Speedup Analysis

Table of Contents

This is an individual assignment. You may talk about ideas with others in the class, and if this is a programming assignment you may help each other debug code, but the code you type or the analysis that you write should be your own. Any ideas that you get from online should be limited in scope, and you should credit them appropriately via program comments.

Complete the following problems. You should turn in either a carefully written solution showing your work that you have scanned and submitted, or alternatively you can format it using an tool such as \(\LaTeX\) or other word processor if you wish and submit a PDF that you've generated. Regardless, your work must be neat and clear. The graders will take off points for hard to read handwriting or poor organization.

This homework will be graded anonymously via Moodle's anonymous marking feature, so do not include your name anywhere in your submission. If you include credits for help from other students, put them in a separate file called credits.txt. We won't look at that until after we're done grading the rest.

1 Brent's Theorem interpretation

Brent's Theorem comes in a variety of forms. In particular, the version that we developed was the one that this Wikipedia article on parallel algorithms claims is an "alternative statement of Brent's Law". It's the last inequality in the article, right above the references. (Some call it a law, some call it a theorem.) Interpret this version of Brent's Theorem in your own words. We proved it in class with some formal logic, but it can also just be justified from some pretty basic principles. Explain what it says and why it must be true from an intuitive perspective.

2 Amdahl's Law is pain

Suppose that the sequential part of a program accounts for 40% of the program's execution time on a single processor. Find a limit for the overall speedup that can be achieved, even if you have an infinite number of processors, assuming the typical Amdahl's Law assumptions.

3 Fixed program with a hard choice

You have a big parallel program to run, which has a fixed amount of work to do, including a fixed sequential portion (i.e., same scenario as for Amdahl's Law). You have a choice of using a ten-processor computer that executes one zillion instructions per second, or a single processor computer that executes five zillion instructions per second. (Zillion is a fictional number. What matters here is that the single processor computer runs 5 times as many instructions per second when compared with each processor of the ten-processor computer.)

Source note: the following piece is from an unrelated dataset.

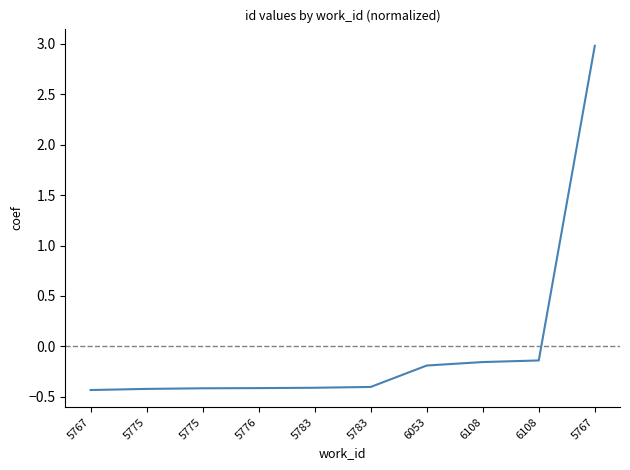

How many values are below 0?

9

How big or small does the sequential portion of the program need to be to make using the slower parallel computer worthwhile? Your answer should give me a specific upper or lower bound on \(S\).

4 Schiller's Law creation

Both Amdahl's Law and Gustafson's Law are based on the assumption that the amount of sequential work is fixed regardless of the number of processors used. Where they differ is:

  • Amdahl's Law is designed for the scenario that you have a single fixed set of steps to run, regardless of the number of processors. So it assumes that the total quantity of work is constant as processors are added, including the parallel portion.
  • Gustafson's Law is designed for the scenario that you have a fixed sequential portion to run (such as reading a dataset from disk into shared memory, perhaps), but then there is an unbounded amount of parallel work that could be done if you only had the time. So it assumes that the total time to run remains constant as processors are added. This means that the amount of sequential work is constant, but the amount of parallel work increases as more processors are added.

For this problem, I want you to create a new "Schiller's Law," which is based on the very common scenario that you have a very massive dataset (assume infinite), and you want to analyze as many fragments of that dataset as you have time do do, and the time to analyze a fragment depends on the size of that fragment. For Schiller's Law, we'll assume just as we do for Gustafson's Law that the amount of time our program will run is constant regardless of the number of processors. This is simply the amount of time that we are willing to wait for an answer. However, we will not assume constant sequential work; rather, we will assume that the amount of sequential work done is a direct multiple of the number of processors. For example, if we are using one processor, we'll have \(W\) units of sequential work to do; whereas if we're using \(P\) processors, we'll have a total of \(WP\) units of sequential work to do. (The scenario in my head is that if you have \(P\) processors, you'll be able to analyze \(P\) times as much data, but you've first got to load up your data from disk or from a network connection, and I'm assuming that you just can't do any parallel work in loading your data.)

Schiller's Law should define speedup just as Gustafson's Law does: compare the time on \(P\) processors with the time it would take on 1 processor to do the same total work that \(P\) processors do.

Your answer should clearly indicate your new Schiller's Law, which should be an expression of speedup based on \(P\).